Problem to solve:
Can you give everything from the row containing "scientific name: Betonica officinalis" down to the row containing "genus: Melittis" as a two-column CSV with the headers field and value, one line per row, each entry in its own quoted field with any line breaks turned into spaces?
start Dataset extract
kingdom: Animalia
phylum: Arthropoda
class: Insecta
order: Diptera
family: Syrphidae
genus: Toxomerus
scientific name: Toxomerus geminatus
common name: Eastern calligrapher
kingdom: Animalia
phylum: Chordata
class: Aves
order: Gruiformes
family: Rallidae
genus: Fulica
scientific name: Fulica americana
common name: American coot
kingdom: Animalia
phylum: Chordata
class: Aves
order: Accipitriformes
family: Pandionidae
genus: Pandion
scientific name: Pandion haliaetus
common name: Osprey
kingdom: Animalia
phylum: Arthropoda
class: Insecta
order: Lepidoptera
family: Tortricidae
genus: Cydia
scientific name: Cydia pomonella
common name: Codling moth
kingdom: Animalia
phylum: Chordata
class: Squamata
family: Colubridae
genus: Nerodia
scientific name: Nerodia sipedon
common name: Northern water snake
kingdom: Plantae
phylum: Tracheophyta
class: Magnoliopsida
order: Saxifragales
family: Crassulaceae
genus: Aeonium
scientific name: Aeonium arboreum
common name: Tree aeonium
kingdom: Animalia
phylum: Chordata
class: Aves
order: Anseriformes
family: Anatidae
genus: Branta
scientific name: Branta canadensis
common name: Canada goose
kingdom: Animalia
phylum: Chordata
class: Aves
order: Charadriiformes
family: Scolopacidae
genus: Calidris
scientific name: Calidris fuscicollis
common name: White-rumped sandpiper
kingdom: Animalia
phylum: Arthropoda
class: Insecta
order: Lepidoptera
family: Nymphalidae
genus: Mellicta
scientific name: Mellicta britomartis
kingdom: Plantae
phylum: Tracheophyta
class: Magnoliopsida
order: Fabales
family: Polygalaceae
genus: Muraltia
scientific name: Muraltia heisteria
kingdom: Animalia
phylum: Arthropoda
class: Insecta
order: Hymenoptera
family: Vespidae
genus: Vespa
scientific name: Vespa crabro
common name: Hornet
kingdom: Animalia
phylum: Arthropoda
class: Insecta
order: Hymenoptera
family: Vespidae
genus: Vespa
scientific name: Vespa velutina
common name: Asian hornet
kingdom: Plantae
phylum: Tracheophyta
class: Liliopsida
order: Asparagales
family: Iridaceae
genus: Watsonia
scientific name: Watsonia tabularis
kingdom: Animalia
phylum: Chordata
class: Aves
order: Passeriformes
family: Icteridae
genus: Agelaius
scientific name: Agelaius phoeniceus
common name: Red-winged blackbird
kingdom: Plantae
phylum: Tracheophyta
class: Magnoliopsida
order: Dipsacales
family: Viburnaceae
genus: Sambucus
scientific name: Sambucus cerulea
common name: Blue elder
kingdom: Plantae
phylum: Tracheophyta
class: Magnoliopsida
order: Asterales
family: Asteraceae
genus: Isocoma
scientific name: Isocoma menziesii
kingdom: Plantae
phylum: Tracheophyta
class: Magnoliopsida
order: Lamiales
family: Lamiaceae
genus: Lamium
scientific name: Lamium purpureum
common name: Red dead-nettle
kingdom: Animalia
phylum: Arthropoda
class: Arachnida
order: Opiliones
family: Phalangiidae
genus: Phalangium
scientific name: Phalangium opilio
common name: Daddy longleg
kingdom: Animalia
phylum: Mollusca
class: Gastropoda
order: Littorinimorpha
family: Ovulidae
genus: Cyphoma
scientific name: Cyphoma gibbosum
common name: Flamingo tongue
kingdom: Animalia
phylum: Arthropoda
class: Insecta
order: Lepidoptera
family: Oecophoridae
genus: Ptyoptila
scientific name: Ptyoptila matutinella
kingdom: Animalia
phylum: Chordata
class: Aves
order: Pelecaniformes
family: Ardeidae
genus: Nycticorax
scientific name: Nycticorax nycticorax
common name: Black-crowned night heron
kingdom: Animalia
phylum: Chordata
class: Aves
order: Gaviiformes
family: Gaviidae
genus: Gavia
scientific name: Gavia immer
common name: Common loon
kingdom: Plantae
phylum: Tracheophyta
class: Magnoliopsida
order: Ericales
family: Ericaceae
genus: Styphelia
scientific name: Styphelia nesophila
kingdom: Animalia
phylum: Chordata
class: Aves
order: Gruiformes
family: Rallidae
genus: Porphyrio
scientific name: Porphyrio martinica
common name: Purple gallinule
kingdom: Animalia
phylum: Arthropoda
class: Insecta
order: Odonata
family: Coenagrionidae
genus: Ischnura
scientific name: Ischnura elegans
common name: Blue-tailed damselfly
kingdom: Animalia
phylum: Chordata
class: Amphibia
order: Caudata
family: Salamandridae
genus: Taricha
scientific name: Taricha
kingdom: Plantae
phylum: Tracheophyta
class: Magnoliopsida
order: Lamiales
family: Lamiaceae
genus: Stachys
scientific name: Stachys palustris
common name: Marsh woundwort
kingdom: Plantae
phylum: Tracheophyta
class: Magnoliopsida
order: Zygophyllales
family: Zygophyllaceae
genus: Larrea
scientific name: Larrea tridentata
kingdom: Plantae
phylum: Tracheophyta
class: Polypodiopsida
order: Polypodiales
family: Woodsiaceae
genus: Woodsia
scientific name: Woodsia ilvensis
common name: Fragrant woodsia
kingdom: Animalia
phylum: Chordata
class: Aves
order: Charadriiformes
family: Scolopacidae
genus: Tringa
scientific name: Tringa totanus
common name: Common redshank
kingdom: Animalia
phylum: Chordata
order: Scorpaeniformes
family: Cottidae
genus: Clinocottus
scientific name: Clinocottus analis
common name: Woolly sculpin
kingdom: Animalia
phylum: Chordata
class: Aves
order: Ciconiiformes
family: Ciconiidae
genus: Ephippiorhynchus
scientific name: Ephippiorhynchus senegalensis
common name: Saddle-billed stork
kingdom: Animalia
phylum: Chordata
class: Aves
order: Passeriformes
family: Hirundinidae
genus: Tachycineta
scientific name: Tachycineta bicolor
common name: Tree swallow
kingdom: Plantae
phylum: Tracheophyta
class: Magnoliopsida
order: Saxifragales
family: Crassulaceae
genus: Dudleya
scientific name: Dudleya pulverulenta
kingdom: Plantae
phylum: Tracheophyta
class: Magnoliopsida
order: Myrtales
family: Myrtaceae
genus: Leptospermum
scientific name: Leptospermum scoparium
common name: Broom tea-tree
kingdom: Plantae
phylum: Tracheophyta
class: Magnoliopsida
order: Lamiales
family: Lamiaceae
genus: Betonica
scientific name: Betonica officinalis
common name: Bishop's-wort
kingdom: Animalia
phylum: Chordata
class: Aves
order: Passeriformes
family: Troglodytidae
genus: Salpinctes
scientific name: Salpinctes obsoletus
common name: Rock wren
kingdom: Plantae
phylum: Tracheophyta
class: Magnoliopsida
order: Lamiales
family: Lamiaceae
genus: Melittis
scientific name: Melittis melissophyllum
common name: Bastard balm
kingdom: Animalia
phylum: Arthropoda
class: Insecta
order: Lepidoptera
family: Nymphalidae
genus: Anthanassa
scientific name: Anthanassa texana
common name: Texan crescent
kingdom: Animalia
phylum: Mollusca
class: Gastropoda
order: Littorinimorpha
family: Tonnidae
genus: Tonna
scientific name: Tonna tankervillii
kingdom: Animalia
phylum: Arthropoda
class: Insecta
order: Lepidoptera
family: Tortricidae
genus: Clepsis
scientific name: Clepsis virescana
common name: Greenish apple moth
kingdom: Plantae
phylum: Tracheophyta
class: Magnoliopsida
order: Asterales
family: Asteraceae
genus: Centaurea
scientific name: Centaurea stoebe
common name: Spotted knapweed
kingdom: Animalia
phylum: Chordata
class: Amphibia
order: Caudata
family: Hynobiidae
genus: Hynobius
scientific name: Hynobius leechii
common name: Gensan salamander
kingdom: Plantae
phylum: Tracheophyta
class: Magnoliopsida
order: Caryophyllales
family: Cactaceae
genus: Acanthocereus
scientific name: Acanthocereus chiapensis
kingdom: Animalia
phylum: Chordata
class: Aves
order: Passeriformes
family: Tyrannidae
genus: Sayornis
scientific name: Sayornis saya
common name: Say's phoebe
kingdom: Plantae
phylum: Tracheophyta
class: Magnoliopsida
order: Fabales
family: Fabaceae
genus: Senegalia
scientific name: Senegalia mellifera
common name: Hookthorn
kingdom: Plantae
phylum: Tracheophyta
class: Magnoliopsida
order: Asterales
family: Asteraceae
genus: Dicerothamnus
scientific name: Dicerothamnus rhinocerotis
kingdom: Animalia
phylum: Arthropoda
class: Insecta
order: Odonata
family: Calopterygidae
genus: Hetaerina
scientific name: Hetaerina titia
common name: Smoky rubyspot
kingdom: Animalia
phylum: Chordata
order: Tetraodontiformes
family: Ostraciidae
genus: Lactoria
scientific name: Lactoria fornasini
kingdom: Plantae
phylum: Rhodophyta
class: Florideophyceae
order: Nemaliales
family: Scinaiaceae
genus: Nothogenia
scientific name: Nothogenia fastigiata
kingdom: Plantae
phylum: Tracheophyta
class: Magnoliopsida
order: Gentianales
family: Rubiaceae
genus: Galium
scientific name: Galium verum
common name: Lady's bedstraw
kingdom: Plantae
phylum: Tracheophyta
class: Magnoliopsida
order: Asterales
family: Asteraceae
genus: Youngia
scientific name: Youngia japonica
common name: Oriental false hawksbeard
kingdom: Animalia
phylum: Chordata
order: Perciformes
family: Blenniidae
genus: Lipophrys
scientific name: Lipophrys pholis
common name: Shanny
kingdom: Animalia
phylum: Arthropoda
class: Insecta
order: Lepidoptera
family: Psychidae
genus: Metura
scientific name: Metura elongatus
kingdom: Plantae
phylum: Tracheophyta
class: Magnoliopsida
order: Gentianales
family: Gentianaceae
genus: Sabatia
end Dataset extract
Result of this exercise:
field,value
"scientific name:","Betonica officinalis"
"common name:","Bishop's-wort"
"kingdom:","Animalia"
"phylum:","Chordata"
"class:","Aves"
"order:","Passeriformes"
"family:","Troglodytidae"
"genus:","Salpinctes"
"scientific name:","Salpinctes obsoletus"
"common name:","Rock wren"
"kingdom:","Plantae"
"phylum:","Tracheophyta"
"class:","Magnoliopsida"
"order:","Lamiales"
"family:","Lamiaceae"
"genus:","Melittis"